Their voice will give you an idea of where you stand, and what you think you can get out of this deal. But remember, don’t do this again. Never, never include YOUR PRODUCT, with anyone else ever. That would be like, Tom Brady not getting paid because Edelman didn’t catch the ball. It makes no sense.

The other colleague production should never have been included in Your Product’s completion, or productivity - They Are Mutually Exclusive! Companies like to bundle for this very reason. From now, your involvement must be (Exclusive) to anyone else involved. Unfortunately, that must decided GOING IN!

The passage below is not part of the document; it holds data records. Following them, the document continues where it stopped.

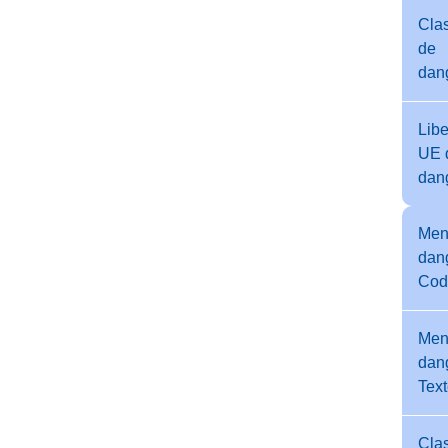
Cla
de
dan
Libe
UE 
dan
Men
dang
Cod
Men
dang
Tex
Clas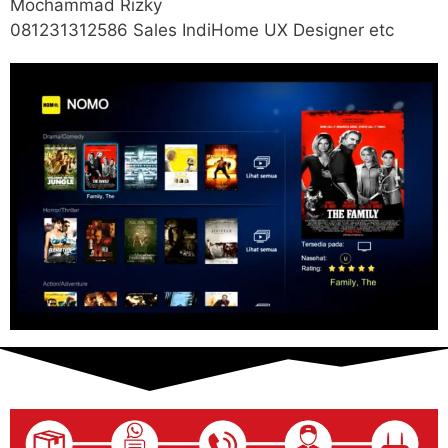
Mochammad Rizky
081231312586 Sales IndiHome UX Designer etc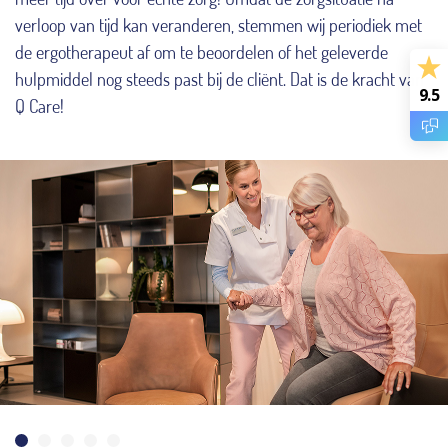
verloop van tijd kan veranderen, stemmen wij periodiek met
de ergotherapeut af om te beoordelen of het geleverde
hulpmiddel nog steeds past bij de cliënt. Dat is de kracht van
9.5
Q Care!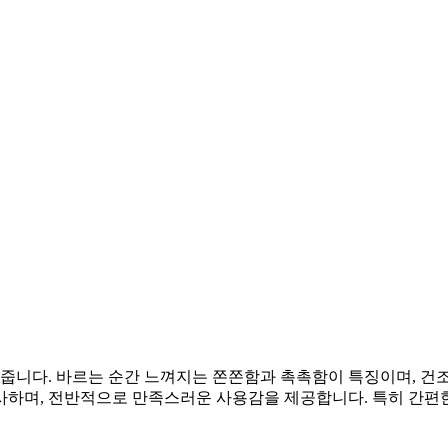
 줍니다. 바르는 순간 느껴지는 쫀쫀함과 촉촉함이 특징이며, 건
사하며, 전반적으로 만족스러운 사용감을 제공합니다. 특히 간편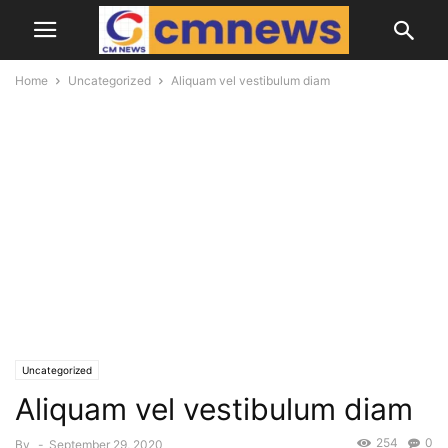
Home
Uncategorized
Aliquam vel vestibulum diam
Uncategorized
Aliquam vel vestibulum diam
254
0
By
-
September 29, 2020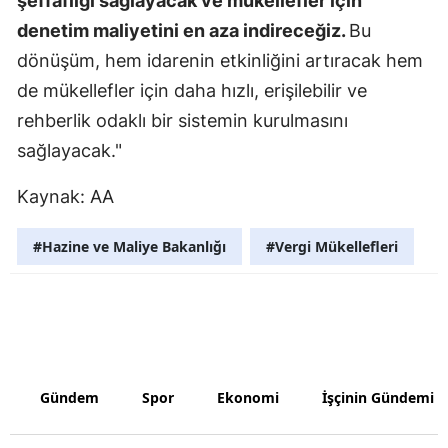
şeffaflığı sağlayacak ve mükellefler için
denetim maliyetini en aza indireceğiz.
Bu
dönüşüm, hem idarenin etkinliğini artıracak hem
de mükellefler için daha hızlı, erişilebilir ve
rehberlik odaklı bir sistemin kurulmasını
sağlayacak."
Kaynak: AA
#Hazine ve Maliye Bakanlığı
#Vergi Mükellefleri
Gündem
Spor
Ekonomi
İşçinin Gündemi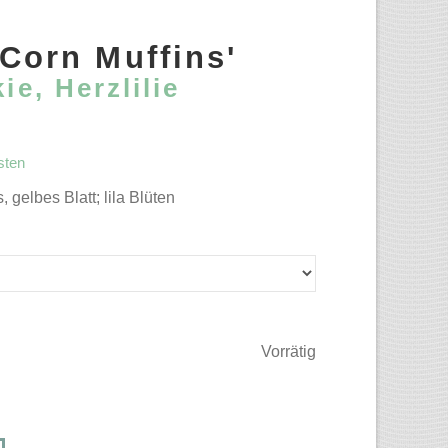
'Corn Muffins'
ie, Herzlilie
sten
 gelbes Blatt; lila Blüten
Vorrätig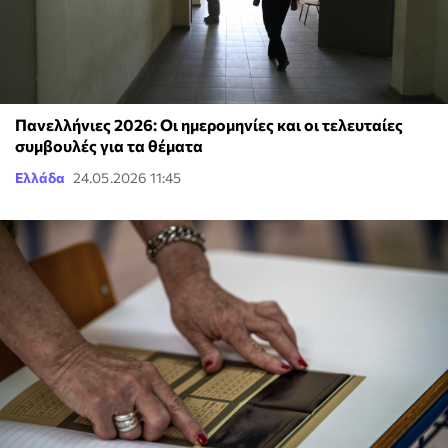
Πανελλήνιες 2026: Οι ημερομηνίες και οι τελευταίες
συμβουλές για τα θέματα
Ελλάδα
24.05.2026 11:45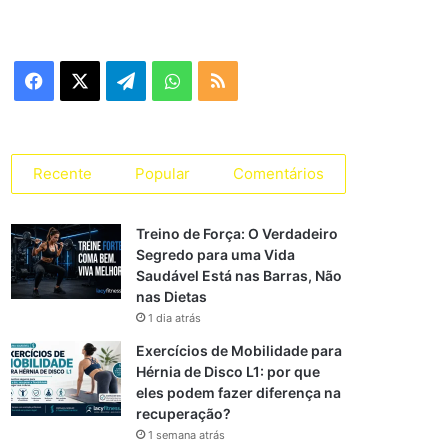
Facebook
X
Telegram
WhatsApp
RSS
Recente
Popular
Comentários
Treino de Força: O Verdadeiro
Segredo para uma Vida
Saudável Está nas Barras, Não
nas Dietas
1 dia atrás
Exercícios de Mobilidade para
Hérnia de Disco L1: por que
eles podem fazer diferença na
recuperação?
1 semana atrás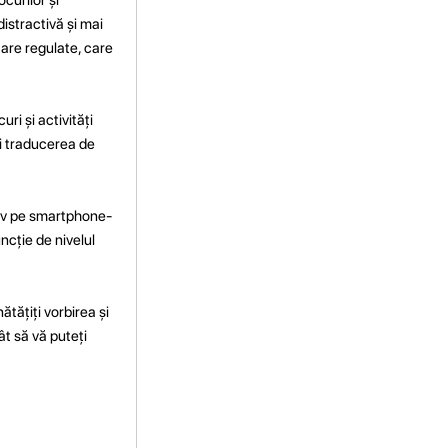
distractivă și mai
ățare regulate, care
ri și activități
și traducerea de
usiv pe smartphone-
uncție de nivelul
tățiți vorbirea și
ât să vă puteți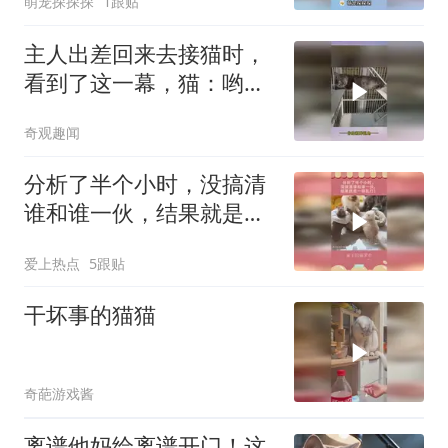
萌宠探探探
1跟贴
主人出差回来去接猫时，
看到了这一幕，猫：哟，
奴才回来了？
奇观趣闻
分析了半个小时，没搞清
谁和谁一伙，结果就是一
顿乱打！
爱上热点
5跟贴
干坏事的猫猫
奇葩游戏酱
离谱他妈给离谱开门！这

At this point, try to get the most you can and leave (without burning bridges). Don’t return to the project until you get a singular separate contract with a clear set of milestones, benchmarks, in a fair and understood timeline!

Back to Webflow - they have created a platform that minimizes the voices, titles, people, and unnecessary steps! You’re using the right program, just get the right business model, that enhances YOUR value - excluding anyone else’s productivity.

I’m available anytime to visit and help - just shoot me a message whenever you need.